Выбрать главу

Сергей Николаевич в этот год из Алушты не выезжал: сидел у себя на горе в полном одиночестве и, работая над романом «Суд», обдумывал одновременно будущие романы эпопеи. Он понимал, что новая революция надвигается с неотвратимостью; знал, что идущая гроза будет сильнее 1905 года; чувствовал паническую растерянность господствующих классов. В ужасе перед революцией они готовы пойти на все, только бы отвлечь, приостановить вооруженное выступление йарода.

Писалось плохо, томило ожидание чего-то такого, что опрокинет и разрушит все его творческие планы и замыслы. Никого не хотелось видеть, он предпочитал оставаться наедине со своими тяжелыми и беспокойными думами.

В январе 1914 года Ценский получил письмо от Горнфельда, который дружески журил его за то, что-де вот он снова спрятался в своей Алуште и не появляется в столицах, что многие литераторы хотят с ним познакомиться, что даже готовы приехать в Алушту.

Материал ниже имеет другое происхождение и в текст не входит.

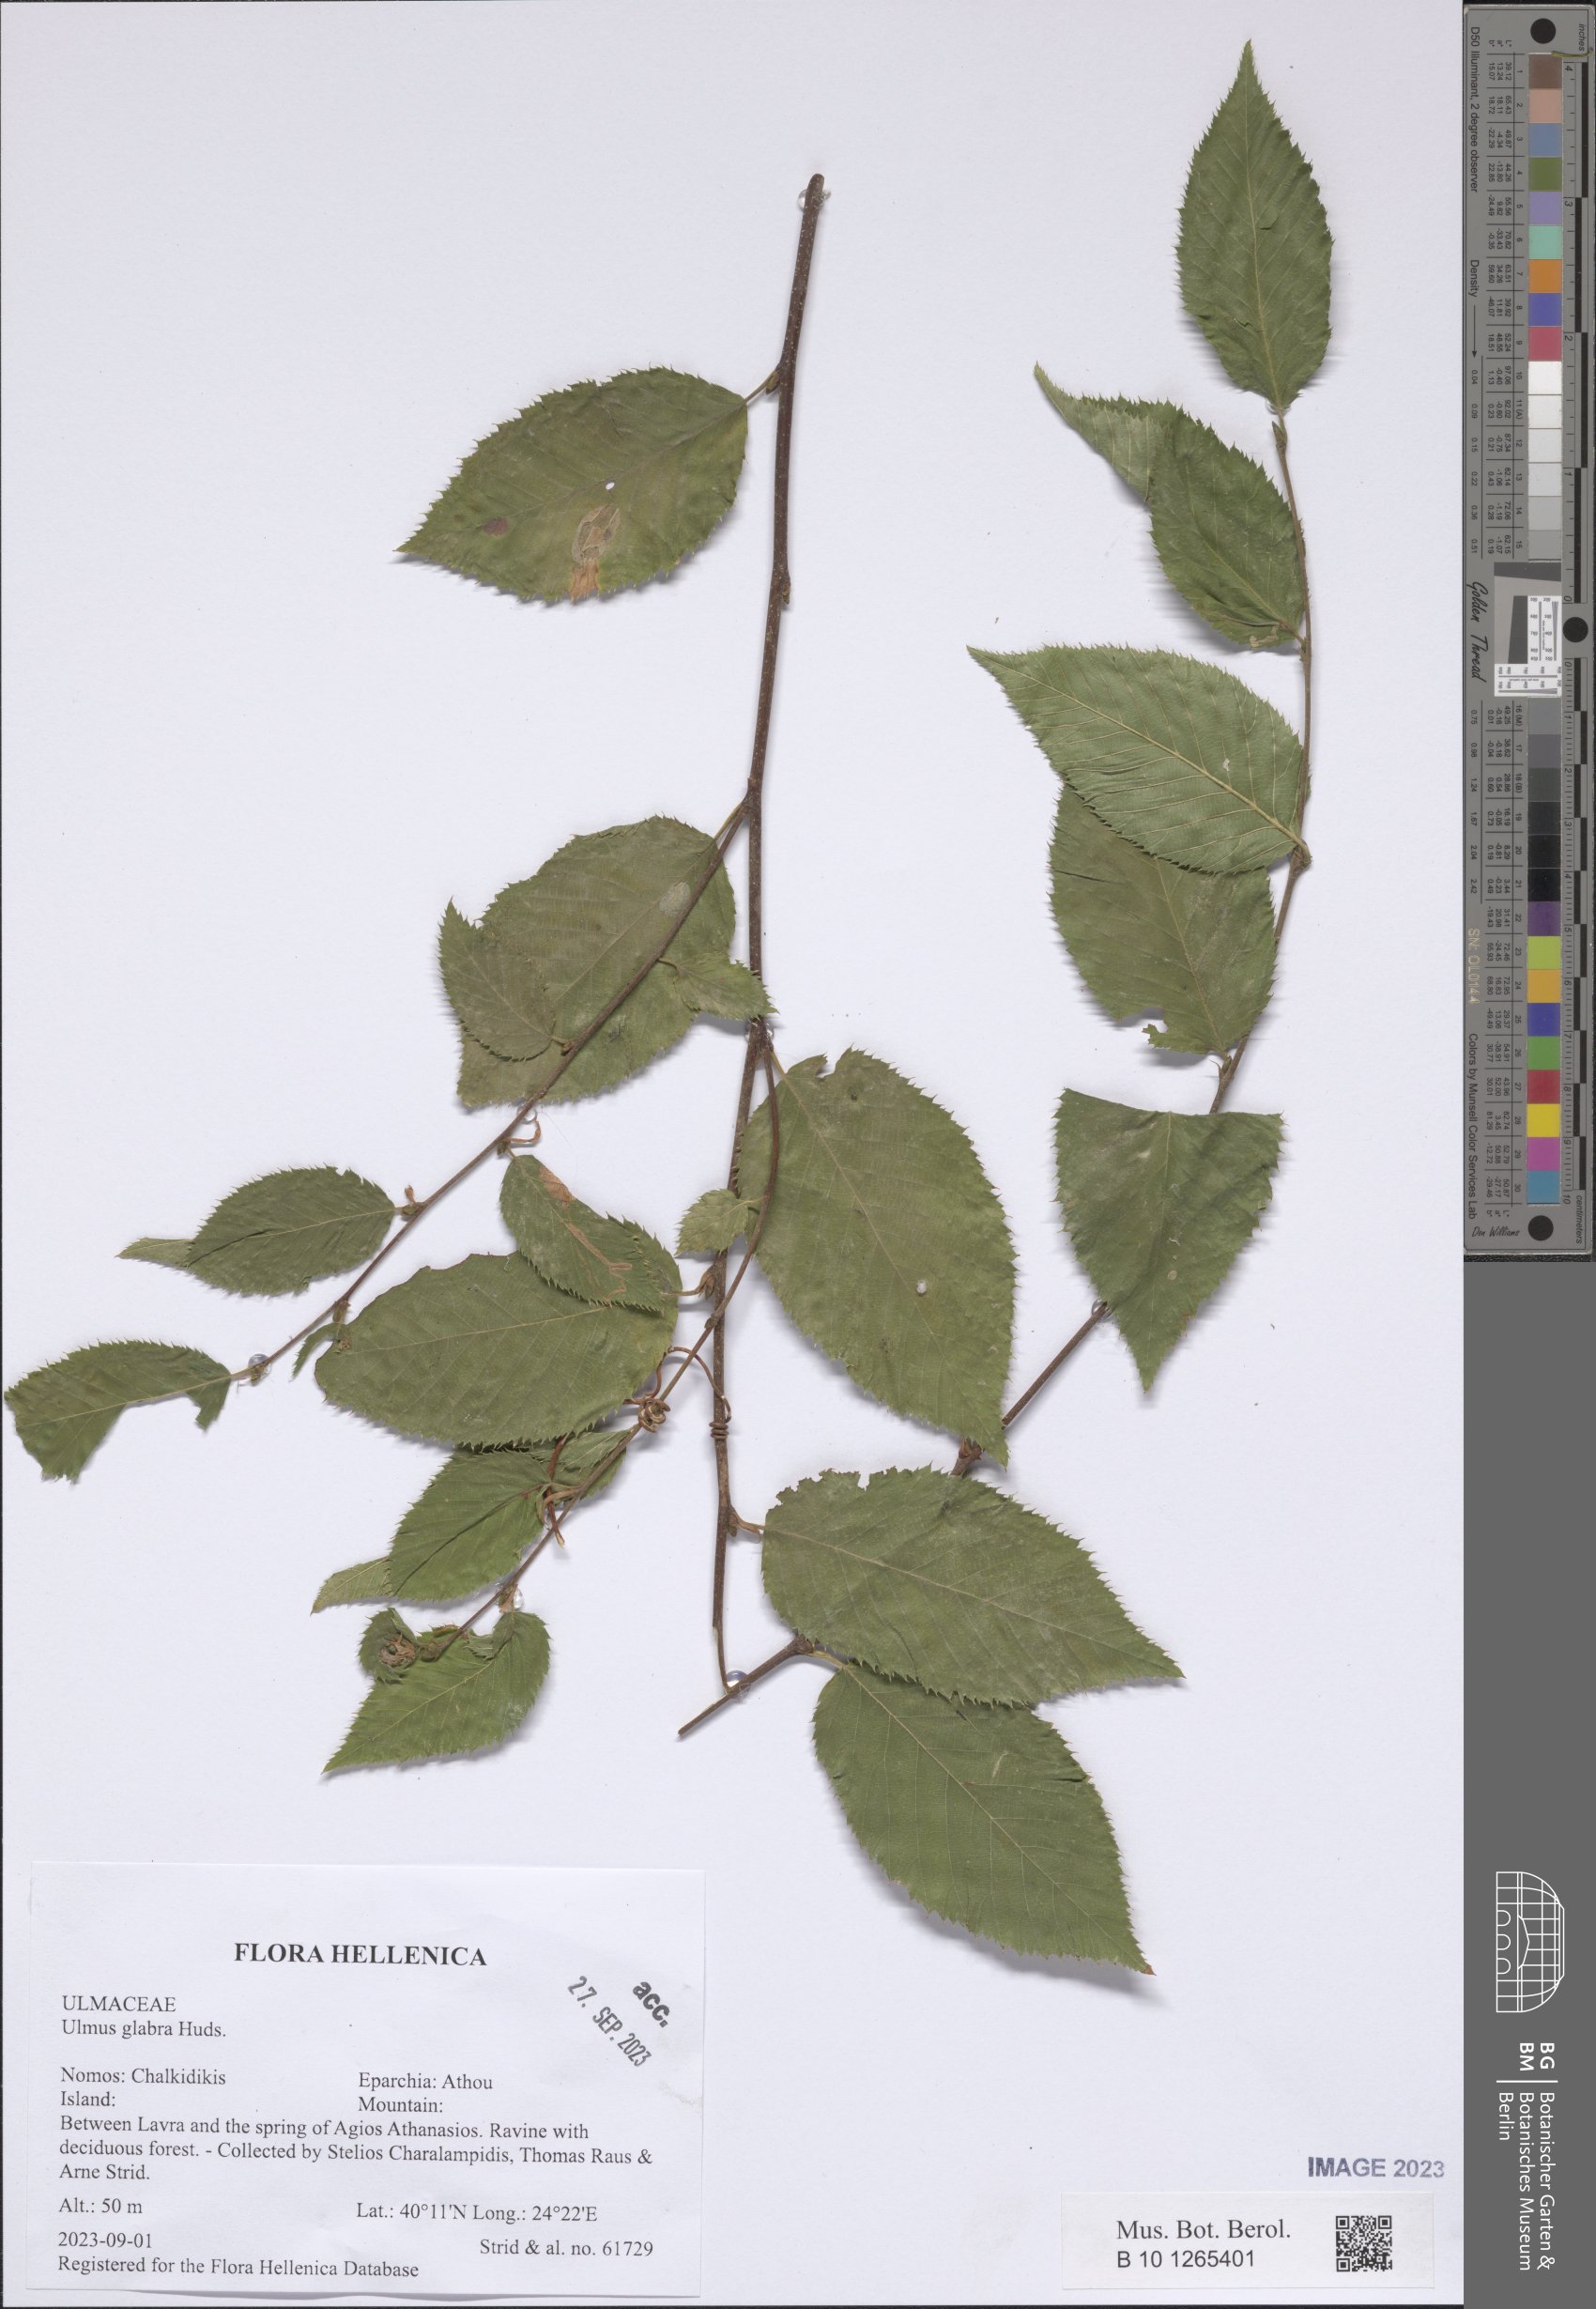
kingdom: Plantae
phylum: Tracheophyta
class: Magnoliopsida
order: Rosales
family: Ulmaceae
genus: Ulmus
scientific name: Ulmus glabra
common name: Wych elm
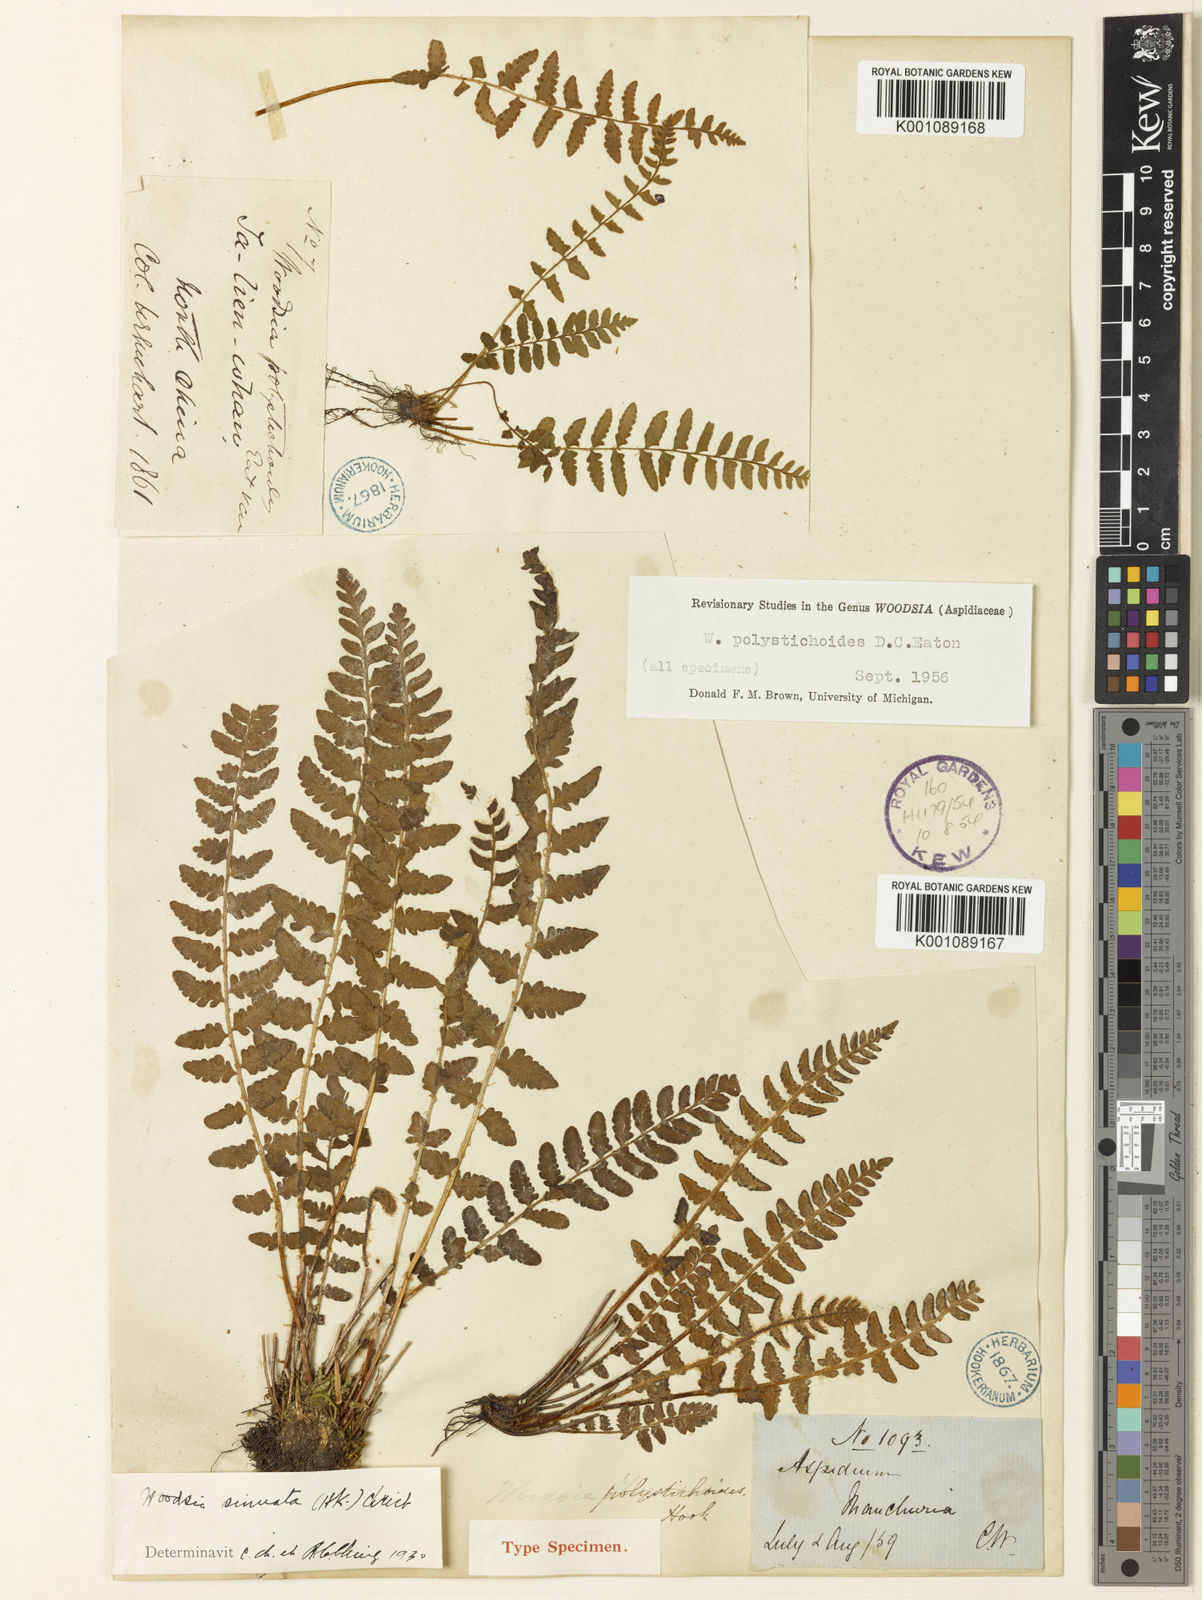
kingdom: Plantae
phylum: Tracheophyta
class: Polypodiopsida
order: Polypodiales
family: Woodsiaceae
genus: Woodsia
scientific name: Woodsia subcordata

Отвечая довольно уклончиво на это письмо, 8 января Сергей Николаевич писал: «…Я очень тяжел на подъем и вообще с огромным трудом знакомлюсь с кем бы то ни было, это уже природное у меня, — я и не борюсь с этим, бесполезно было бы, и «в гости» никогда не хожу, а у себя на даче так и не говорю даже ни с кем по целым месяцам и полугодьям…»

Словом, от гостей и знакомства он отказался. Что же касается «не говорю даже ни с кем по целым… полугодьям», то имеется в виду вся вторая половина 1913 года, когда Сергей Николаевич работал над «Наклонной Еленой». Не выезжал он из Алушты и в последующие полгода, пока не грянула первая империалистическая война.

Опять на зауряд-прапорщика Сергеева надели военную шинель. «Не знаю, придется ли мне быть в бою, но ничего против этого не имею», — писал Сергеев-Ценский Горнфельду 28 июня 1914 года.

Но ему был чужд ура-патриотический или шовинистический угар, охвативший в самом начале войны часть русского общества.

Сергей Николаевич отлично понимал преступный характер войны, бессмысленной и жестокой, несущей неимоверные страдания трудовому народу. Он, восхищавшийся подвигами героев Отечественной войны 1812 года, легендарным мужеством севастопольских богатырей Нахимова и Корнилова, не мог без возмущения читать военные телеграммы с фронта империалистической бойни.

Он ходил по Севастополю, внимательно всматривался в лицо этого славного русского города, пытаясь разглядеть события и атмосферу другой войны, оставившей свои несмываемые следы здесь, на Историческом бульваре и на Малаховом кургане, под Инкерманом и на Альме. Из детских лет выплывали героические эпизоды, рассказанные отцом, и было до боли досадно, что не прочитал он тех «скучных» книг из отцовской библиотеки, в которых повествовалось о храбрых защитниках Севастополя.

Уже тогда у него появилась первая мысль написать роман о героях Севастополя. Но мысль эту заглушал грохот орудий не прошлой, а настоящей войны. Сергей Николаевич вовсе не брался за перо, придерживаясь древнего изречения: когда говорят пушки, музы молчат. Лишь память его впитывала в себя все, что творилось вокруг, укрепляя ненависть к войне.

В Севастополе совсем случайно Ценский встретился с одним из главных виновников войны и бедствий народа — с Николаем Вторым, из-за которого в 1911 году писателю пришлось бежать из Крыма. Теперь прапорщик Сергеев со своими солдатами должен был охранять жизнь «его величества» в военном карауле, выставленном на севастопольском вокзале. В тот же день произошла неожиданная встреча Сергея Николаевича со Скитальцем, который в своих воспоминаниях рассказывает о ней так:

«Как-то по весне в холодный ветреный день я приехал на деревенских лошадях из Байдар в Севастополь. Около вокзала слез, отпустил экипаж и зашел в вокзальный буфет обогреться и перекусить с дороги. В буфете в этот час не было ни души. Я стоял у стойки, озябший, в дорожном мужицком чапане, и выбирал закуски. Вдруг с перрона вошел красивый стройный офицер в блестящей новенькой форме.

— Ба-а-а! — сказал он знакомым голосом.

Я едва узнал Ценского: буйные кудри были снесены под гребенку, усы подстрижены и закручены. На руках — белые перчатки.

— Что за превращение?

— Призвали, брат; ведь я прапорщик запаса… Вот сейчас встречаю царский поезд! Царь в Крым едет! Хочешь, покажу тебе царя?

Я был утомлен, голоден и торопился в город. Кроме того, Николая Второго я не забыл, до этого видел на близком расстоянии. Теперь отказался смотреть во второй раз. Поговорив с минутку, мы расстались».